* Exercises
a) Rewrite the Deep Sushi lawsuit article from "The root of" to "Deep Sushi perch.", changing "anesthesiologist" to "cardiologist".
b) Continue the article about the Deep Sushi partnership dispute from where it ends.

* Document section
Last February, Melton's former partners sued him in turn, alleging that he bilked the Deep Sushi partnership of more than $96,000 by draining the Deep Sushi accounts and stealing restaurant equipment. They also charge he used partnership funds to, among other things, purchase personal and household items, pay housing rent, and pay the phone bills for himself and members of his family.

The root of this bitter battle was planted in 1995, when Melton says he got the idea to open a Deep Ellum sushi restaurant while working with Tetsuji Yamaguchi at Yamaguchi's in Dallas. He eventually linked up with Yamaguchi to spearhead the project: Melton would raise the capital and assemble the venture while Yamaguchi would provide the sushi expertise. By April 1996 Melton had secured his Deep Ellum sushi space in a former gun shop on Elm Street.

Melton's first partner was anesthesiologist Marc Brown, who agreed to purchase a 5 percent stake for $12,500. Between April and July of 1996, Melton secured the commitments of a dozen more partners, most of them doctors. The venture was structured so that his investors would be limited partners and Melton would be the general partner through Sushi Deep Ellum Inc. Brown, according to Melton, was pivotal in ousting him from his Deep Sushi perch.

Persuading his partners to fulfill their financial commitments proved difficult, Melton says. "They weren't even giving me any money to put the thing together. I had to borrow from Peter to pay Paul," he says. "I didn't have enough money to live on." He claims that while trying to build Deep Sushi, he was evicted from his apartment because his cash flow was diverted into the restaurant. He resorted to sleeping amongst Deep Sushi's construction rubble and recounts an instance in which he tripped over a homeless man in the kitchen after work crews punched two holes in the building's exterior.

Melton says the cash pinch grew so acute that he resorted to a series of odd financial practices to get the restaurant open before lease payments strangled him. He borrowed money from his mother in $500 increments. Records show he made several trips to Tom Thumb between late June and September 1996, cashing checks in sums of $100.75, the upper limit the store would let him cash at one time, for total outlays of $3,627. He hired his son and daughter to help with construction and paid their rent and phone bills, among other things, in lieu of wages.

"He spent a bunch of money at Sam's on things that could not have anything to do with the restaurant, like tires for his daughter's car and boxes of cigarettes," Marc Brown says. "We still don't know where it all went. After a while it just got to be a black hole."

* Recorded information
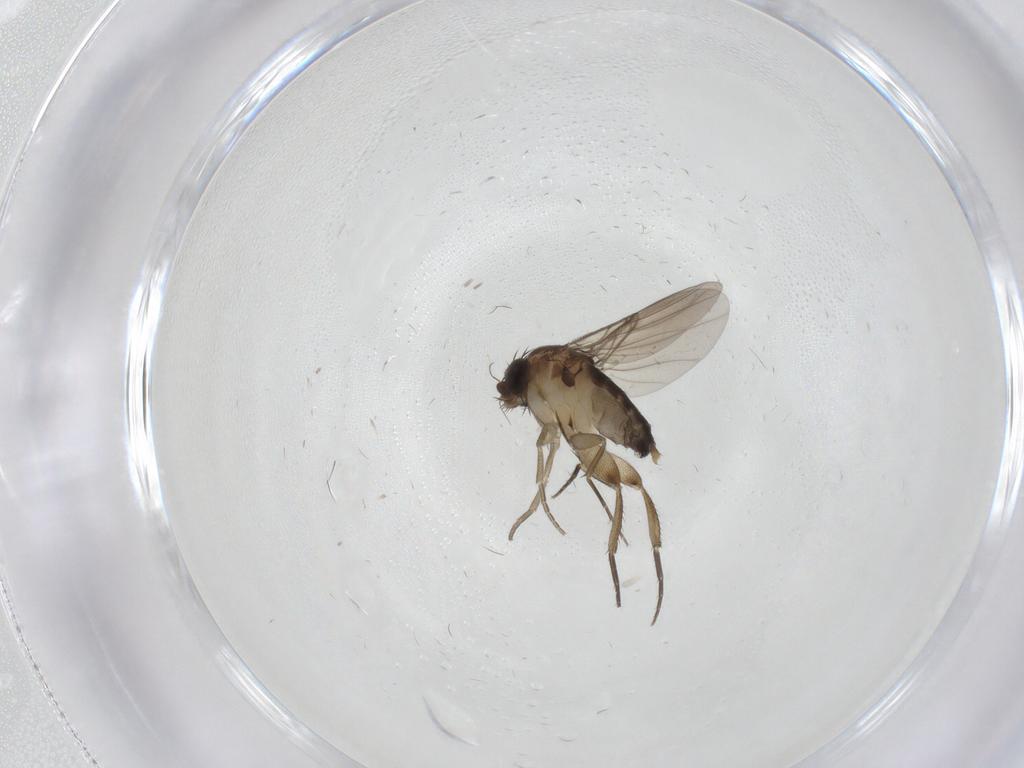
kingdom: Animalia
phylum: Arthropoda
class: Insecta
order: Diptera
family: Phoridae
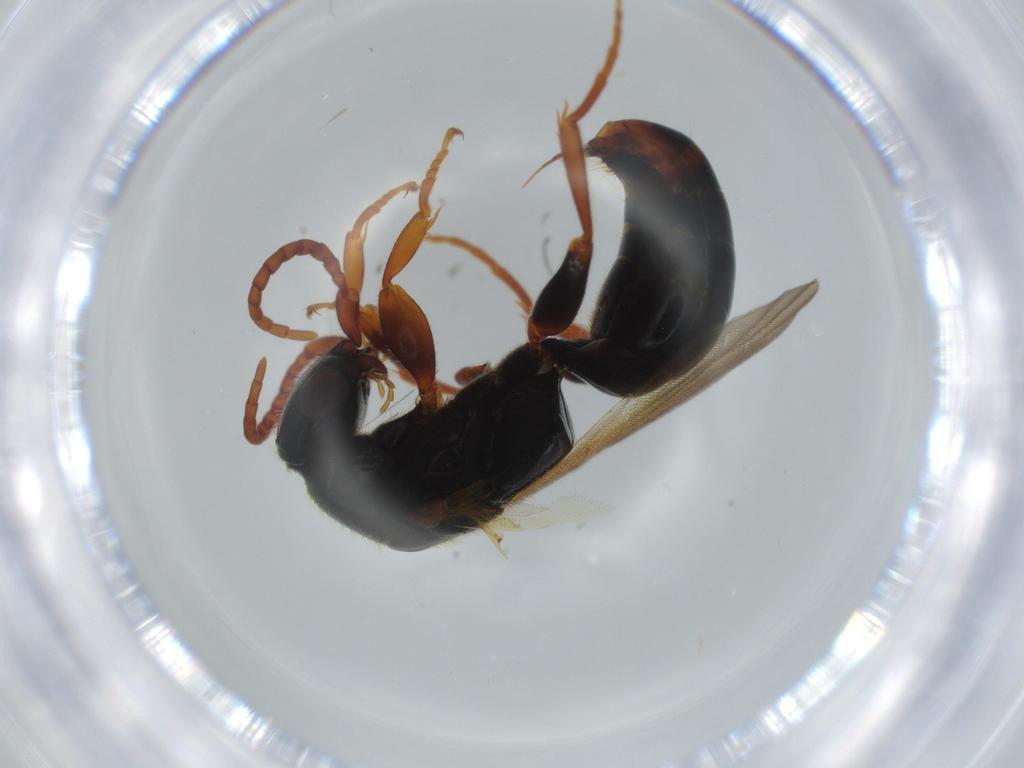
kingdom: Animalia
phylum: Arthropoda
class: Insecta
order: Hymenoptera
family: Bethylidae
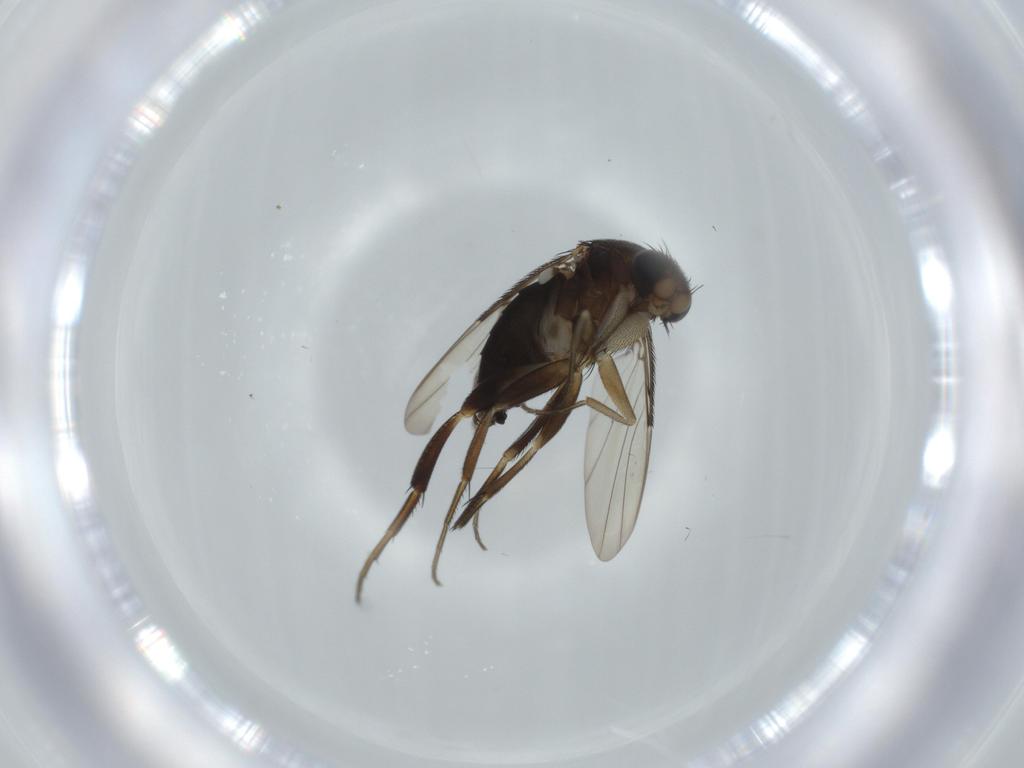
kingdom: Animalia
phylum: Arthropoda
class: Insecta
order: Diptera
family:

* Answers below
a)
The root of this bitter battle was planted in 1995, when Melton says he got the idea to open a Deep Ellum sushi restaurant while working with Tetsuji Yamaguchi at Yamaguchi's in Dallas. He eventually linked up with Yamaguchi to spearhead the project: Melton would raise the capital and assemble the venture while Yamaguchi would provide the sushi expertise. By April 1996 Melton had secured his Deep Ellum sushi space in a former gun shop on Elm Street.

Melton's first partner was cardiologist Marc Brown, who agreed to purchase a 5 percent stake for $12,500. Between April and July of 1996, Melton secured the commitments of a dozen more partners, most of them doctors. The venture was structured so that his investors would be limited partners and Melton would be the general partner through Sushi Deep Ellum Inc. Brown, according to Melton, was pivotal in ousting him from his Deep Sushi perch.

b)
Melton doesn't dispute he used partnership funds to pay off some of his kid's living expenses. But he says the funds were legitimate payments for work they did as independent contractors, outlays he reported to the IRS. The limited partners also accuse Melton of using Deep Sushi resources to pay his personal living expenses, including rent and utilities. But Melton defends these actions too, saying that he used partnership funds to pay up to 50 percent of these expenses because he was using his apartment to store Deep Sushi furnishings and equipment for long periods of time.

"Look, I got money from everybody," Melton says. "Are you kidding? Do you think I had time to sit around and do books when I had two months to put a place together? If I'm guilty of anything, I'm guilty of sloppy bookkeeping." Melton adds he wouldn't have had to resort to such odd financial arrangements if his partners would have given him the necessary funds to finish building the $250,000 restaurant.

But Brown says the limited partners held back on fully funding their partnership interest because Melton was unwilling to consent to the partnership agreement they had drafted. "He kind of played games with the whole deal," Brown says. "If he'd been straightforward about signing the document that everyone had agreed to, he would have had the money from the very beginning. What he was trying to do was play both sides against the middle."

The restaurant opened in October 1996 amid this chaos, and a partnership agreement was finally drafted and agreed to in January 1997. As part of that agreement, Melton was granted 50 percent of the profits. He also purchased a 1 percent stake in the limited partnership for $2,500.

Deep Sushi got off to a good start. Tax records show it generated some $905,462 in income over the course of 1997, sloughing off a $51,192 management fee for Melton. Yet the relationship between Brown and Melton coarsened as the business got on firm footing. Melton says Brown engaged in a calculated campaign to undermine him, sowing suspicions among the partners that he was fraudulently bleeding them of their investment. So in early April 1997, Melton offered to buy Brown's $12,500 stake for $18,000. "I recognized that he was the biggest troublemaker in the group, and if he was silent and out of there, there would be less likely to be all this paranoia running rampant," Melton says.

After numerous delays, the purchase of Brown's stake in Deep Sushi was to be consummated on June 30, 1998. Instead, Melton was met in front of the restaurant that morning by an off-duty police officer and Mark Bailey. Bailey succeeded Melton through a company he and another limited partner formed called Edamame Inc.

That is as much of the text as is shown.